Yesterday I went for a swim. My second workout since going under the knife in December. It's important for me to stay active in order to get better.
Some people like to do yoga, others like to run. I like to swim. It's the only activity that truly feels second nature to me. (I started at 7 for Pete's sake, swam competitively through college, then for years after.) Running makes me crampy and achy and I last about 1 mile. Boag.
I felt amazing, completely energized, and really happy. My goal was to swim a mile. I hoped to work out for 45 minutes. (A note to you swimmers out there, you'll see that the two goals don't really jive. Yes, I had some time to kill after my 1,650). So I just started to make up ridiculous sets. Like "2X25s, easy, half backstroke, half underwater". I started bouncing up and down in the shallow end between "sets". I just felt like doing it and I couldn't stop. I caught the eyes of the women on the stairmasters up in the windows above, and I gave 'em all the thumbs up! They waved back. I felt like a 9-year-old at a slumber party who'd had too much Mountain Dew. I was acting like an age-grouper in practice when the coach steps off the deck to take a phone call and all the kids flip out and completely ignore the workout.
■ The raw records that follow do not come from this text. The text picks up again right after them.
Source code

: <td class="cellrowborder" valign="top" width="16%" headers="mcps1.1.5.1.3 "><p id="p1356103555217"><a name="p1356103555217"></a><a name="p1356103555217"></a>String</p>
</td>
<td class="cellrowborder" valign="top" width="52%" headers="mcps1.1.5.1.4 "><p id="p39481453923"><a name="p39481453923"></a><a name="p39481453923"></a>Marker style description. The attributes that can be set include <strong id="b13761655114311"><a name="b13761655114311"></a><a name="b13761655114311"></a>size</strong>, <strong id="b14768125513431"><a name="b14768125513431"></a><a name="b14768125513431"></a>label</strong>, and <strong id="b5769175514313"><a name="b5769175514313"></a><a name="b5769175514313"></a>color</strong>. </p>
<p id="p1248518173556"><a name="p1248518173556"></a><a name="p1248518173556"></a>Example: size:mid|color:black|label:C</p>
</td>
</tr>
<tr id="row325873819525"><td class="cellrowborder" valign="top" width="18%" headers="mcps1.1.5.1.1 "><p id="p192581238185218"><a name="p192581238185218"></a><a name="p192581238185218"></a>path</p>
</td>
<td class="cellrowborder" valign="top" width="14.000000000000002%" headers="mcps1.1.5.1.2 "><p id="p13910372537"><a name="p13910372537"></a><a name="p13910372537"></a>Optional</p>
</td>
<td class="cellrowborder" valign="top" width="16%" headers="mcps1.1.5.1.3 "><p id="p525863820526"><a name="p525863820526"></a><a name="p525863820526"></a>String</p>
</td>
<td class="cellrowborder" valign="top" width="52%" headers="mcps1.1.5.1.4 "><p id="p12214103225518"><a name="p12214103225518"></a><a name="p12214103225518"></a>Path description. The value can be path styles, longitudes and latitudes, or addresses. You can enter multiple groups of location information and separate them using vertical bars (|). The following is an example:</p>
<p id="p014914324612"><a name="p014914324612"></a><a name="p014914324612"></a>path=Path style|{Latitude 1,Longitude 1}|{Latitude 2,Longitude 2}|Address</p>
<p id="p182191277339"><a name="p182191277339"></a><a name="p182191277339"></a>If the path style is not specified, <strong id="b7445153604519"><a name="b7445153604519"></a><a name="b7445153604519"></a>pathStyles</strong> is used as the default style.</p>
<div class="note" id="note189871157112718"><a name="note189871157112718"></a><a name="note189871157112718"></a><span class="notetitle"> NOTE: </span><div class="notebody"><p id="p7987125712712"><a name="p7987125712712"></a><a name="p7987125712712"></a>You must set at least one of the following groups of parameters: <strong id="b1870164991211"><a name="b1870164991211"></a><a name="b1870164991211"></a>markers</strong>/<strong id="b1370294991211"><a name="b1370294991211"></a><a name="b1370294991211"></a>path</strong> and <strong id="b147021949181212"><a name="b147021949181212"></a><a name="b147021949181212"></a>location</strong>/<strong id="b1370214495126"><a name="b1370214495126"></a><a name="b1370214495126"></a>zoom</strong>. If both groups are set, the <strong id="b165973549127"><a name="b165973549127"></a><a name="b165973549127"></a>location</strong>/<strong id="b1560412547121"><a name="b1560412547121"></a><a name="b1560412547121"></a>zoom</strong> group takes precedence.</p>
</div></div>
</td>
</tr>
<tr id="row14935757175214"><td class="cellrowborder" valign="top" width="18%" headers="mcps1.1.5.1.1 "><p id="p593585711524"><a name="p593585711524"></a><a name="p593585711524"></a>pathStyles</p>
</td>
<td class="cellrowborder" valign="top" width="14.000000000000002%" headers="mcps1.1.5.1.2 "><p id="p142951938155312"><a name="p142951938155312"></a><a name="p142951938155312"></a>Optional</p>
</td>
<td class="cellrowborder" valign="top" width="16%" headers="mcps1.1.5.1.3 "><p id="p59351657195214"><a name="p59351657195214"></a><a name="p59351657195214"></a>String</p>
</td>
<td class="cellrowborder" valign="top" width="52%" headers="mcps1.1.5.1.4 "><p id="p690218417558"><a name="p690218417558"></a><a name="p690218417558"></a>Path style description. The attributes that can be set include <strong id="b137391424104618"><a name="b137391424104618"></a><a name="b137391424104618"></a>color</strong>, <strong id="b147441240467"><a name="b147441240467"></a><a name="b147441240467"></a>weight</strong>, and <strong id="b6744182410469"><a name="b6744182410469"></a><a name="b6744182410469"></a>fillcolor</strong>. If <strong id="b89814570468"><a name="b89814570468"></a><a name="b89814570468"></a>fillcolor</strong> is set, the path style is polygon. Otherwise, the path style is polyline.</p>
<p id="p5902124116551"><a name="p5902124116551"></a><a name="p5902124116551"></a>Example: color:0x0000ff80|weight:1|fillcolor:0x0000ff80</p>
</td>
Actually, it was very much like how I occasionally behaved in lane 5 at Kenyon. Some of you probably remember. We kept a nice balance of "work" and "fun" in Lane 5. "The slow lane" to some, perhaps, but I thought of it more as a sort of 24/7 Aqua Fiesta. I entered Kenyon at the end of lane 5, graduated at the end of Lane 5, and we knew how to party. Plus, it was a great way to meet all the freshman.
So back in the pool, I got an idea. A serious idea. One that scared me a little. I thought, "If I feel so freaking good in the water, how could I have a stinking piece of cancer in my lung? Huh? Wouldn't a bad spot compromise my lung capacity?" I decided to conduct a short non-scientific test.
I challenged myself to do a simple "no-breather". (This is normally a piece of cake for a sprinter, swimming the length of the pool without breathing). And I considered just for a moment that less than two months ago my guts were literally splayed out on the OR table, and that it took weeks for me to be able to sit up without searing gut pain, and that I'm in the middle of chemo, and...OK, that I technically have "an issue" with my lower left lung.
So I started to get scared. If I couldn't make the no-breather, I'd feel like maybe the disease had more of a stronghold on me than I wished to admit. Suddenly, i didn't really want to do the challenge.
But then I remember a passage from a book I read. It talked about how, once you're told you have THE C-WORD, there's a tendency to step back a bit from life, to withdraw from people and commitments, to no longer establish long-term goals for yourself. But if you never challenge yourself or set goals, you're essentially slowly prepping yourself for your own demise. You're more or less admitting you don't expect to make it through to the other side. So you CAN'T DO THAT.
I thus had no choice, so I set off.
AND: Not only did I reach the end, sans l'oxygen, but I DID A FLIP TURN AND SWAM HALFWAY BACK, too. I wasn't even breathing hard! I stopped, satisfied, and chuckled to myself, recognizing that my competitive streak has hardly faded, I just haven't seen it in a while. It made me feel quietly confident and slightly proud, knowing with certainty I am going to be a serious adversary in this fight. I knew it all along, of course, but now I felt like I had some physical proof of my "strength".